Я так подробно пересказываю и цитирую потому, что вижу здесь нечто вроде credo Горенштейна – еврея-мизантропа-пессимиста. Интеллигенты, которые верно служат хаосу лжи и ненависти, как Ю., «подружившийся» с сотрудником КГБ, хамом и антисемитом, и дрожащий перед любым начальственным окриком, ничуть не лучше, а может быть, и хуже, чем «а простэр, а пошэтэр ид», «а бал-мэлохэ», рвущийся к выгоде любой ценой, не ведающий ни морали, ни аморальности. Оба негодяи.

Рискую изложить свое убеждение, что все, написанное и опубликованное Горенштейном, следует поверять этим credo. Где оно ясно просвечивает сквозь буквы и слова, там и только там вершины созданного им. Где непрощаемая обида и порожденный ею неукротимый гнев не чувствуются или приглушены – оттеснены на задний план, спрятаны или исключены вовсе, – там нет Горенштейна в полную силу, в полном блеске его возможностей. Не стану, не хочу представлять списки, производить селекцию и ставить отметки, любой, кто со мною согласится хотя бы отчасти, выставит свои. Но, думаю, не только друзья, но и недруги согласятся, что нигде бунтарский, еретический, специфически горенштейновский дух еврейства не явил себя в такой концентрации, как в романе «Псалом», «романе-размышлении», как определяет его автор в подзаголовке, романе в пяти притчах, через которые проходит «Дан, Аспид, Антихрист, посланец Господа», которого миссия – Суд и Проклятье. Этот персонаж выстроен изощреннейшей фантазией, соединившейся с удивительным проникновением не только в смысл, в мысль Библии, но и в самоё интонацию ее русского извода. Авторские же наблюдения очевидным образом перекликаются с credo. Несколько примеров:

«Всякий раз, когда Моисей пытался отречься от своего неблагодарного народа, его уговаривал Господь пересилить свой справедливый гнев не во имя этого народа, который так же дурен, как и иные народы…» («Притча о разбитой чаше»).
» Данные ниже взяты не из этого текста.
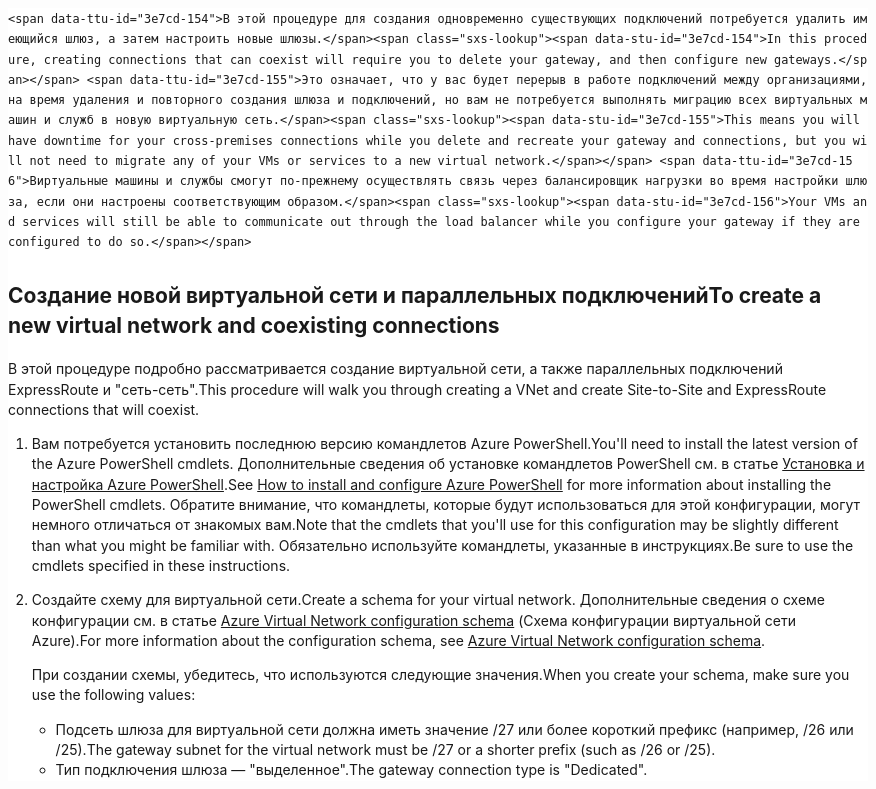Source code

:     <span data-ttu-id="3e7cd-154">В этой процедуре для создания одновременно существующих подключений потребуется удалить имеющийся шлюз, а затем настроить новые шлюзы.</span><span class="sxs-lookup"><span data-stu-id="3e7cd-154">In this procedure, creating connections that can coexist will require you to delete your gateway, and then configure new gateways.</span></span> <span data-ttu-id="3e7cd-155">Это означает, что у вас будет перерыв в работе подключений между организациями, на время удаления и повторного создания шлюза и подключений, но вам не потребуется выполнять миграцию всех виртуальных машин и служб в новую виртуальную сеть.</span><span class="sxs-lookup"><span data-stu-id="3e7cd-155">This means you will have downtime for your cross-premises connections while you delete and recreate your gateway and connections, but you will not need to migrate any of your VMs or services to a new virtual network.</span></span> <span data-ttu-id="3e7cd-156">Виртуальные машины и службы смогут по-прежнему осуществлять связь через балансировщик нагрузки во время настройки шлюза, если они настроены соответствующим образом.</span><span class="sxs-lookup"><span data-stu-id="3e7cd-156">Your VMs and services will still be able to communicate out through the load balancer while you configure your gateway if they are configured to do so.</span></span>

## <span data-ttu-id="3e7cd-157"><a name="new"></a>Создание новой виртуальной сети и параллельных подключений</span><span class="sxs-lookup"><span data-stu-id="3e7cd-157"><a name="new"></a>To create a new virtual network and coexisting connections</span></span>
<span data-ttu-id="3e7cd-158">В этой процедуре подробно рассматривается создание виртуальной сети, а также параллельных подключений ExpressRoute и "сеть-сеть".</span><span class="sxs-lookup"><span data-stu-id="3e7cd-158">This procedure will walk you through creating a VNet and create Site-to-Site and ExpressRoute connections that will coexist.</span></span>

1. <span data-ttu-id="3e7cd-159">Вам потребуется установить последнюю версию командлетов Azure PowerShell.</span><span class="sxs-lookup"><span data-stu-id="3e7cd-159">You'll need to install the latest version of the Azure PowerShell cmdlets.</span></span> <span data-ttu-id="3e7cd-160">Дополнительные сведения об установке командлетов PowerShell см. в статье [Установка и настройка Azure PowerShell](/powershell/azure/overview).</span><span class="sxs-lookup"><span data-stu-id="3e7cd-160">See [How to install and configure Azure PowerShell](/powershell/azure/overview) for more information about installing the PowerShell cmdlets.</span></span> <span data-ttu-id="3e7cd-161">Обратите внимание, что командлеты, которые будут использоваться для этой конфигурации, могут немного отличаться от знакомых вам.</span><span class="sxs-lookup"><span data-stu-id="3e7cd-161">Note that the cmdlets that you'll use for this configuration may be slightly different than what you might be familiar with.</span></span> <span data-ttu-id="3e7cd-162">Обязательно используйте командлеты, указанные в инструкциях.</span><span class="sxs-lookup"><span data-stu-id="3e7cd-162">Be sure to use the cmdlets specified in these instructions.</span></span> 
2. <span data-ttu-id="3e7cd-163">Создайте схему для виртуальной сети.</span><span class="sxs-lookup"><span data-stu-id="3e7cd-163">Create a schema for your virtual network.</span></span> <span data-ttu-id="3e7cd-164">Дополнительные сведения о схеме конфигурации см. в статье [Azure Virtual Network configuration schema](https://msdn.microsoft.com/library/azure/jj157100.aspx) (Схема конфигурации виртуальной сети Azure).</span><span class="sxs-lookup"><span data-stu-id="3e7cd-164">For more information about the configuration schema, see [Azure Virtual Network configuration schema](https://msdn.microsoft.com/library/azure/jj157100.aspx).</span></span>
   
    <span data-ttu-id="3e7cd-165">При создании схемы, убедитесь, что используются следующие значения.</span><span class="sxs-lookup"><span data-stu-id="3e7cd-165">When you create your schema, make sure you use the following values:</span></span>
   
   * <span data-ttu-id="3e7cd-166">Подсеть шлюза для виртуальной сети должна иметь значение /27 или более короткий префикс (например, /26 или /25).</span><span class="sxs-lookup"><span data-stu-id="3e7cd-166">The gateway subnet for the virtual network must be /27 or a shorter prefix (such as /26 or /25).</span></span>
   * <span data-ttu-id="3e7cd-167">Тип подключения шлюза — "выделенное".</span><span class="sxs-lookup"><span data-stu-id="3e7cd-167">The gateway connection type is "Dedicated".</span></span>
     
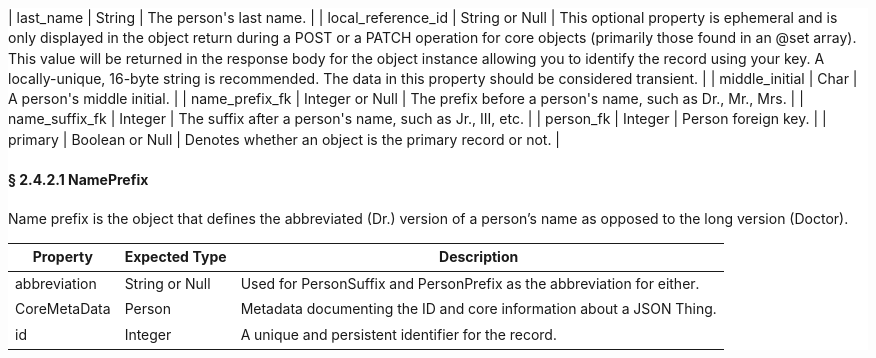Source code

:| last\_name           | String            | The person's last name.                                                                                                                                                                                                                                                                                                                                                                                              |
| local\_reference\_id | String or Null    | This optional property is ephemeral and is only displayed in the object return during a POST or a PATCH operation for core objects (primarily those found in an @set array). This value will be returned in the response body for the object instance allowing you to identify the record using your key. A locally-unique, 16-byte string is recommended. The data in this property should be considered transient. |
| middle\_initial      | Char              | A person's middle initial.                                                                                                                                                                                                                                                                                                                                                                                           |
| name\_prefix\_fk     | Integer or Null   | The prefix before a person's name, such as Dr., Mr., Mrs.                                                                                                                                                                                                                                                                                                                                                            |
| name\_suffix\_fk     | Integer           | The suffix after a person's name, such as Jr., III, etc.                                                                                                                                                                                                                                                                                                                                                             |
| person\_fk           | Integer           | Person foreign key.                                                                                                                                                                                                                                                                                                                                                                                                  |
| primary              | Boolean or Null   | Denotes whether an object is the primary record or not.                                                                                                                                                                                                                                                                                                                                                              |

#### § 2.4.2.1 NamePrefix

Name prefix is the object that defines the abbreviated (Dr.) version of a person’s name as opposed to the long version (Doctor).

| **Property**         | **Expected Type** | **Description**                                                                                                                                                                                                                                                                                                                                                                                                      |
| -------------------- | ----------------- | -------------------------------------------------------------------------------------------------------------------------------------------------------------------------------------------------------------------------------------------------------------------------------------------------------------------------------------------------------------------------------------------------------------------- |
| abbreviation         | String or Null    | Used for PersonSuffix and PersonPrefix as the abbreviation for either.                                                                                                                                                                                                                                                                                                                                               |
| CoreMetaData         | Person            | Metadata documenting the ID and core information about a JSON Thing.                                                                                                                                                                                                                                                                                                                                                 |
| id                   | Integer           | A unique and persistent identifier for the record.                                                                                                                                                                                                                                                                                                                                                                   |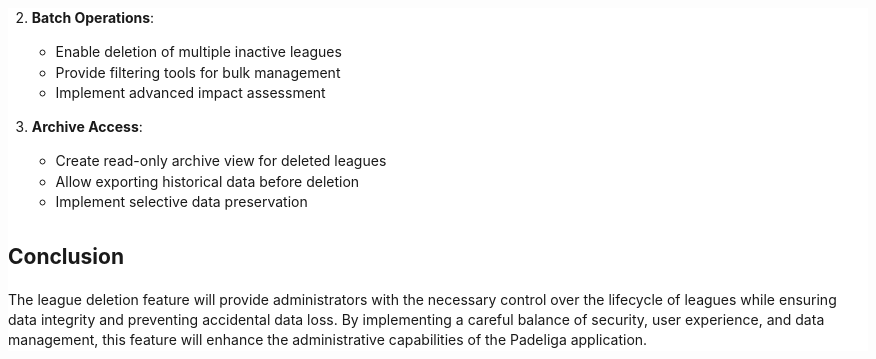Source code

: 2. **Batch Operations**:
   - Enable deletion of multiple inactive leagues
   - Provide filtering tools for bulk management
   - Implement advanced impact assessment

3. **Archive Access**:
   - Create read-only archive view for deleted leagues
   - Allow exporting historical data before deletion
   - Implement selective data preservation

## Conclusion

The league deletion feature will provide administrators with the necessary control over the lifecycle of leagues while ensuring data integrity and preventing accidental data loss. By implementing a careful balance of security, user experience, and data management, this feature will enhance the administrative capabilities of the Padeliga application.
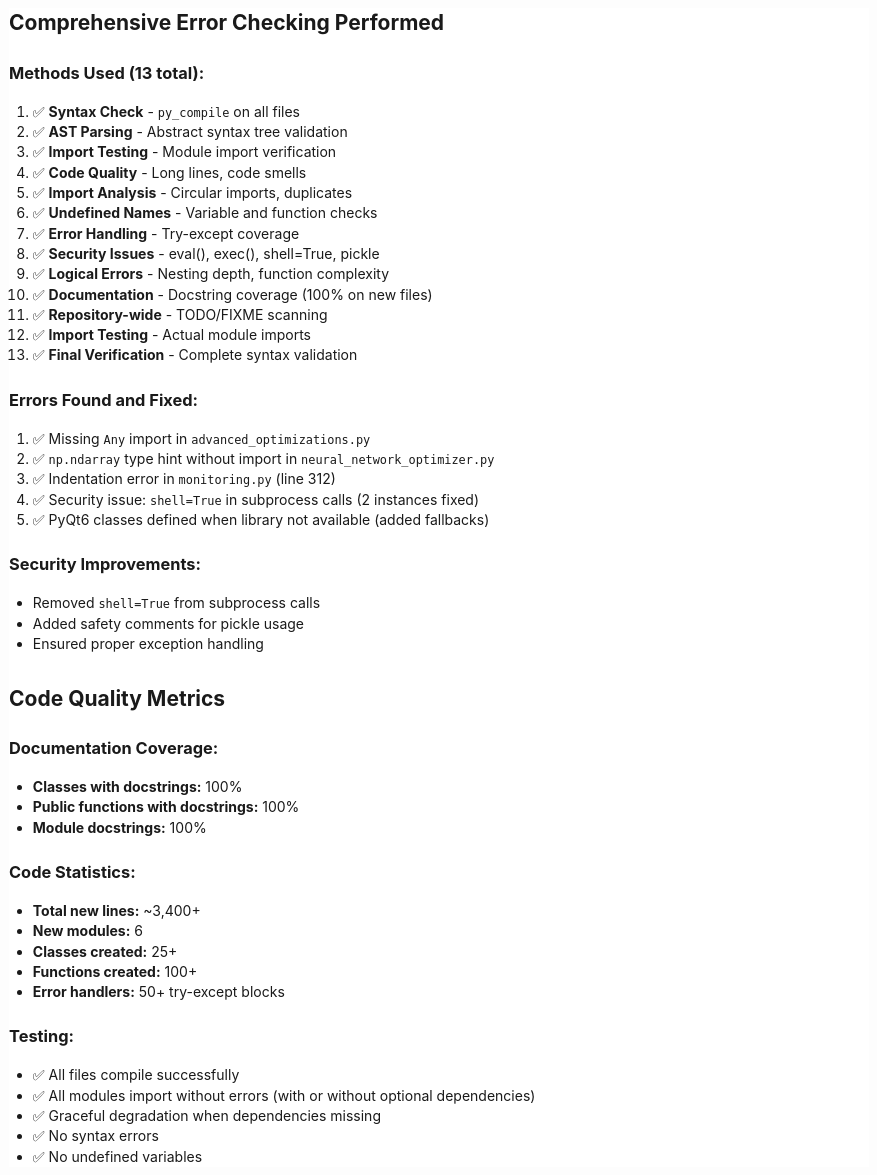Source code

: ## Comprehensive Error Checking Performed

### Methods Used (13 total):
1. ✅ **Syntax Check** - `py_compile` on all files
2. ✅ **AST Parsing** - Abstract syntax tree validation
3. ✅ **Import Testing** - Module import verification
4. ✅ **Code Quality** - Long lines, code smells
5. ✅ **Import Analysis** - Circular imports, duplicates
6. ✅ **Undefined Names** - Variable and function checks
7. ✅ **Error Handling** - Try-except coverage
8. ✅ **Security Issues** - eval(), exec(), shell=True, pickle
9. ✅ **Logical Errors** - Nesting depth, function complexity
10. ✅ **Documentation** - Docstring coverage (100% on new files)
11. ✅ **Repository-wide** - TODO/FIXME scanning
12. ✅ **Import Testing** - Actual module imports
13. ✅ **Final Verification** - Complete syntax validation

### Errors Found and Fixed:
1. ✅ Missing `Any` import in `advanced_optimizations.py`
2. ✅ `np.ndarray` type hint without import in `neural_network_optimizer.py`
3. ✅ Indentation error in `monitoring.py` (line 312)
4. ✅ Security issue: `shell=True` in subprocess calls (2 instances fixed)
5. ✅ PyQt6 classes defined when library not available (added fallbacks)

### Security Improvements:
- Removed `shell=True` from subprocess calls
- Added safety comments for pickle usage
- Ensured proper exception handling

## Code Quality Metrics

### Documentation Coverage:
- **Classes with docstrings:** 100%
- **Public functions with docstrings:** 100%
- **Module docstrings:** 100%

### Code Statistics:
- **Total new lines:** ~3,400+
- **New modules:** 6
- **Classes created:** 25+
- **Functions created:** 100+
- **Error handlers:** 50+ try-except blocks

### Testing:
- ✅ All files compile successfully
- ✅ All modules import without errors (with or without optional dependencies)
- ✅ Graceful degradation when dependencies missing
- ✅ No syntax errors
- ✅ No undefined variables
«…За триста лет до Рождества Христова и до вырождения великого библейского характера…» («Притча о болезни духа»).

«Дан знал, что любить человека – значит превозмочь к нему отвращение, однако даже великие пророки в момент слабости своей не могут скрыть отвращения к людям» («Притча о муках нечестивцев»).

Нет слов (не эти и подобные переклички в «посыле» делают шедевром «Псалом» или «Искупление»), чтобы указать на прозу, совершенно с «Псалмом» не схожую. Но само их наличие есть знак, предвестье высокого художества, которого тексты, лишенные еврейской коннотации, регулярно не достигают.

О мастере-еврее я и пишу, об уникальном, неподражаемом мастере-еврее плачу.

  1. * Шоа – катастрофа (иврит). Здесь – Катастрофа европейского еврейства.